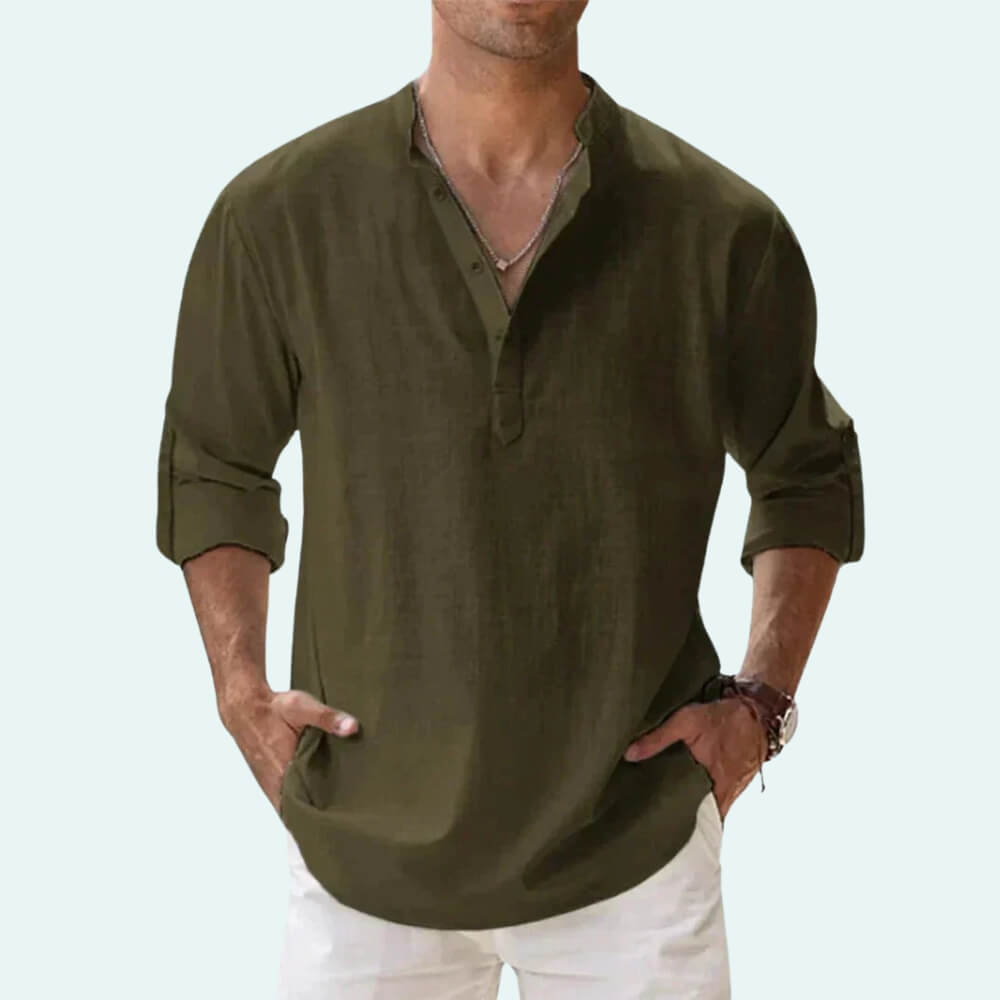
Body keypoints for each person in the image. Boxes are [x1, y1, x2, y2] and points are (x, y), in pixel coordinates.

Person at [154, 1, 865, 996]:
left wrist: (760, 706)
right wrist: (241, 693)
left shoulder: (721, 228)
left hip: (634, 855)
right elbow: (215, 464)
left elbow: (807, 475)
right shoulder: (281, 215)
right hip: (362, 855)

▸ ASSIGNMENT
Please repeat the records above exactly, leaving every picture out.

▸ OUTPUT FOR THIS EXERCISE
Body keypoints for each person in the image. Boxes are [x1, y1, x2, y2] and points are (x, y), in pixel coordinates.

Person at [154, 1, 865, 996]:
left wrist: (760, 706)
right wrist: (241, 693)
left shoulder: (721, 228)
left hip: (634, 855)
right elbow: (215, 464)
left elbow: (807, 475)
right shoulder: (281, 215)
right hip: (362, 855)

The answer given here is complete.